An Unusual Case of Fibromuscular Dysplasia with Bilateral Renal Macroaneurysms: Three-year Outcome After Endovascular Treatment
Roberta Buso1, 2, Marcello Rattazzi 1, 2, Matteo Leoni1, 2, Massimo Puato1 , Francesco Di Paola3 , Paolo Pauletto1, 2, *
Identifiers and Pagination:Year: 2013
First Page: 50
Last Page: 53
Publisher ID: TOCMJ-7-50
Article History:Received Date: 2/1/2013
Revision Received Date: 18/3/2013
Acceptance Date: 20/3/2013
Electronic publication date: 26/7/2013
Collection year: 2013
open-access license: This is an open access article licensed under the terms of the Creative Commons Attribution Non-Commercial License (http://creativecommons.org/licenses/by-nc/3.0/) which permits unrestricted, non-commercial use, distribution and reproduction in any medium, provided the work is properly cited.

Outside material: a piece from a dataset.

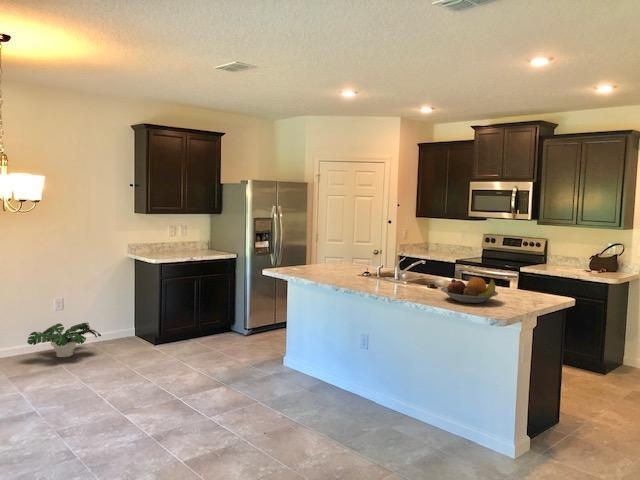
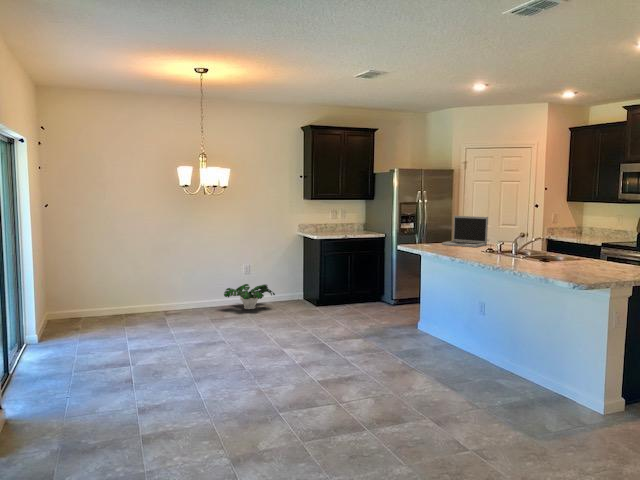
laptop: none [312,236,359,272] -> present [442,216,488,247]
fruit bowl: present [441,278,498,303] -> none [539,248,596,271]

Fibromuscular dysplasia (FMD) is an idiopathic, segmental, non-inflammatory and non-atherosclerotic disease that affects arterial walls, leading to stenosis of small and medium-sized arteries. FMD mostly involves renal and intracranial arteries and only in few patients is associated with macroaneurysms (RAAs). We present the case of a 45-years old woman with recent history of grade 2 hypertension that suffered of subarachnoid haemorrhage due to rupture of a basilar artery aneurysm. The cerebral aneurysm was immediately treated by coil embolization and an abdominal angio-CT scan was performed to investigate the presence of renovascular hypertension. The exam showed the presence of FMD of the renal arteries associated with presence of bilateral RAAs. Due to the high risk of rupture, the bigger aneurysm (2,5 cm diameter) present on the left artery was immediately treated by coil embolization. The fusiform aneurysm, present on the right renal artery, was instead treated one year later by using two flow diverter stents. After three years, an angiographic study showed that both cerebral and renal aneurysms were excluded from the blood flow without evidence of arterial restenosis.